Fundação Renova deve desembolsar R$ 4,68 bi em 2020
A reparação da bacia do rio Doce está entre as ações programadas pela Renova - Crédito: Fred Loureiro/ Secom ES

Até o fim deste exercício, a Fundação Renova estima ter gasto R$ 12 bilhões com ações de reparação na bacia do rio Doce e pagamentos de indenizações e auxílios financeiros aos atingidos pelo rompimento da barragem de Fundão, da Samarco – mineradora controlada pela Vale e BHP Billiton –, ocorrido há quatro anos e meio em Mariana, na região Central do Estado. Somente para 2020 estão previstos investimentos de R$ 4,68 bilhões.

O montante é 72% maior que o aplicado no ano passado, quando foram investidos cerca de R$ 2,7 bilhões. Somente para as indenizações e auxílios financeiros, o volume de recursos previstos cresceu 50% em relação a 2019 e deve chegar a R$ 1,5 bilhão, a serem pagos a cerca de 320 mil pessoas em Minas Gerais e no Espírito Santo.

Ocorrido em novembro de 2015, o colapso da barragem de Fundão causou 19 mortes e deixou uma série de impactos no meio ambiente, como a poluição do rio Doce, configurando entre os maiores desastres ambientais da história do País.

Apesar do montante de recursos já aplicados, o processo de reassentamento das famílias é lento e a expectativa era de que fosse finalizado no fim de 2020, o que não vai ocorrer.

Segundo a previsão da Fundação Renova, ao final deste exercício, as obras estarão 85% concluídas.
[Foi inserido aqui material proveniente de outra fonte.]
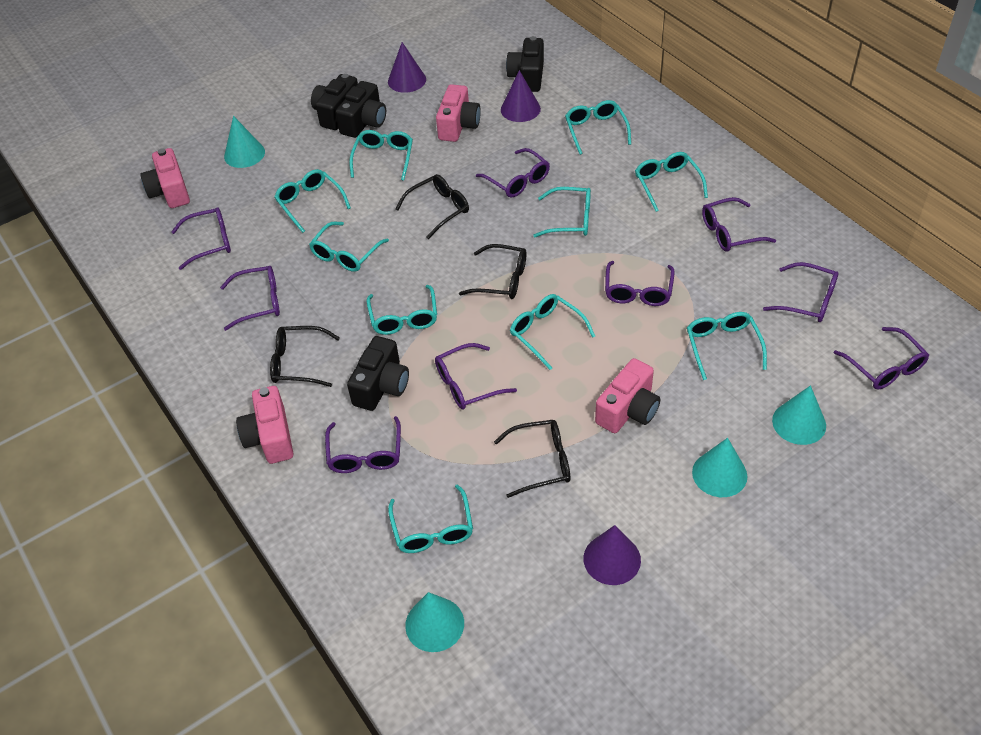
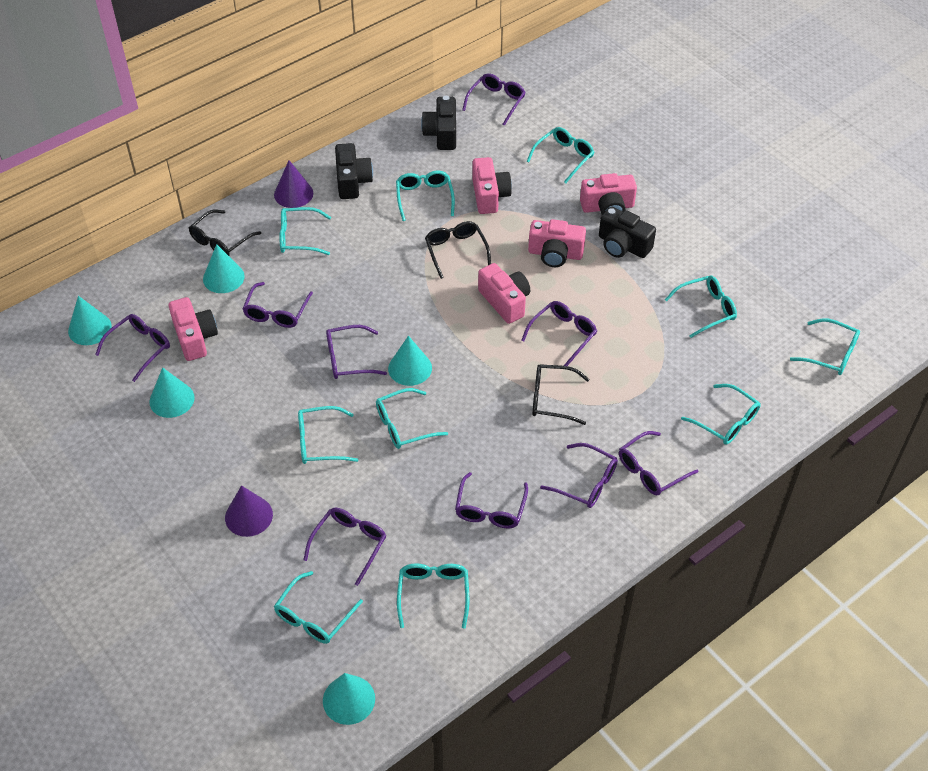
black camera: [311,74,358,130] [336,81,386,138] [347,336,409,411] [506,36,544,92] = 4 -> [335,143,373,199] [421,96,456,150] [599,206,656,258] = 3
black glasses: [270,326,340,387] [395,174,469,239] [459,244,527,299] [494,420,570,498] = 4 -> [189,209,261,256] [425,221,491,279] [532,364,589,425] = 3
pink camera: [140,148,190,208] [236,386,293,464] [436,84,481,142] [595,358,660,433] = 4 -> [169,297,218,361] [472,157,512,214] [478,263,530,324] [528,219,586,267] [580,173,637,215] = 5
purple cone: [388,42,426,93] [501,70,541,122] [583,525,641,585] = 3 -> [225,485,273,537] [274,160,313,208] = 2
turquoise cone: [224,116,265,168] [405,592,464,652] [692,438,747,497] [772,385,826,445] = 4 -> [68,296,112,345] [150,367,195,418] [203,244,245,293] [323,673,375,725] [388,336,432,386] = 5

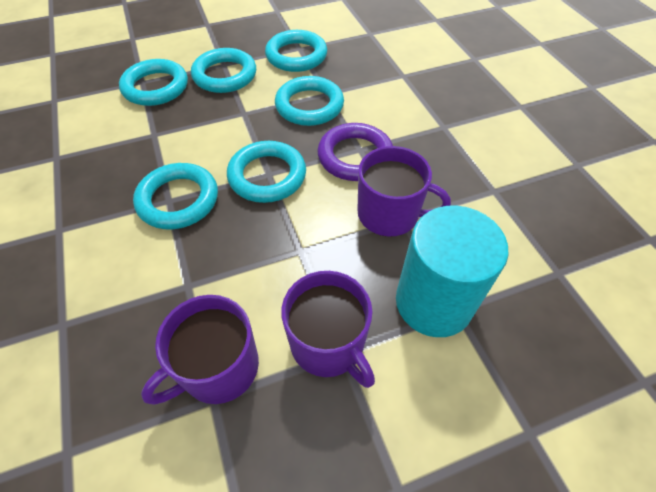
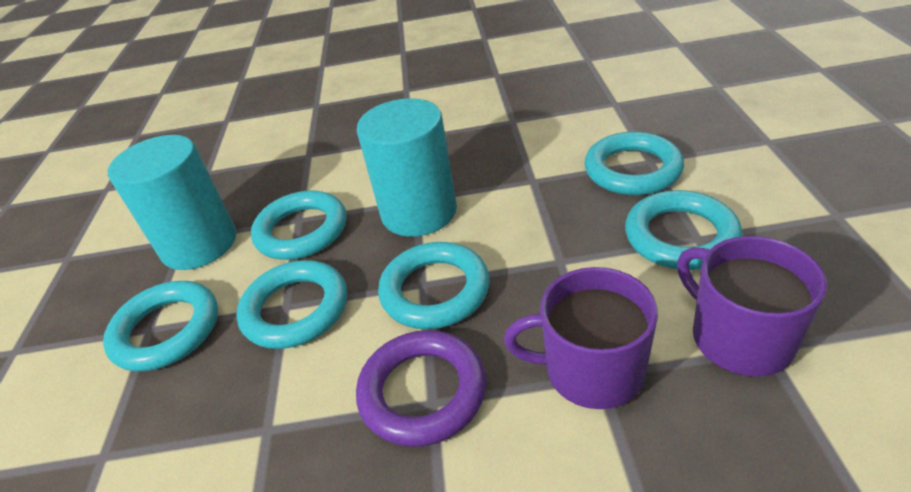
purple mug: [141,295,259,405] [281,271,375,388] [358,146,451,237] = 3 -> [504,267,658,409] [677,236,827,377] = 2
turquoise cylinder: [396,206,509,337] = 1 -> [108,135,236,270] [357,98,457,237] = 2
Para isso, o programa de reassentamentos prevê R$ 889,3 milhões, um volume 138% maior em comparação com 2019, sendo mais da metade desse valor destinado ao reassentamento de Bento Rodrigues (R$ 467,3 milhões). No pico das obras serão gerados em torno de 4 mil empregos.

“Em Bento Rodrigues, as casas estão em construção e a infraestrutura dos distritos, como redes de água, esgoto e energia elétrica, está em fase avançada. As obras da escola municipal e do posto de saúde e de serviços estão na etapa de alvenaria. A pavimentação da estrada que dá acesso ao terreno do reassentamento foi concluída em outubro de 2019, juntamente com a sinalização e iluminação”, disse a fundação.

Já em Paracatu de Baixo, a construção das fundações das primeiras casas foi iniciada e os projetos conceituais de casas e arquitetônicos dos bens de uso coletivo, como escola e posto de saúde, com participação das famílias, estão sendo desenvolvidos.

Além disso, o orçamento também prevê um aumento na aplicação de recursos para as ações socioambientais, que vão receber 114% a mais que em 2019, ou o equivalente a R$ 357,9 milhões. Os projetos incluem saneamento, biodiversidade, manejo de rejeitos e monitoramento da água. Outros R$ 225,2 milhões serão investidos em projetos de Uso Sustentável da Terra (UST).

Para recuperar e reconstruir a infraestrutura impactada, mais de R$ 380 milhões foram desembolsados até dezembro do ano passado. Cerca de 1.500 obras foram concluídas e entregues, como restauro de casas, propriedades rurais e escolas, reconstrução de pontes, poços artesianos, contenções de taludes e encostas. No total, 142,2 quilômetros de acessos foram reformados e 1.200 quilômetros passaram por manutenção.

A Renova destacou ainda que todas as frentes de atuação de reparação têm movimentado a economia dos locais impactados pelo desastre, com geração de 6,2 mil empregos e recolhimento de R$ 128,7 milhões em impostos para as prefeituras.

Em 2020, os programas socioeconômicos vão receber R$ 118 milhões, que serão direcionados para recuperação e diversificação da economia e empreendedorismo, entre outras ações.

Meio ambiente – Sobre o rio Doce, foi destacada que as condições da bacia são hoje semelhantes às de antes do rompimento – na avaliação do maior programa de monitoramento hídrico do País, com a coleta de 3 milhões de dados anuais.

Outra importante etapa na recuperação ambiental é o manejo de rejeitos. Mais de 80 especialistas participaram do processo de definição das melhores soluções com o menor impacto ao meio ambiente e comunidades.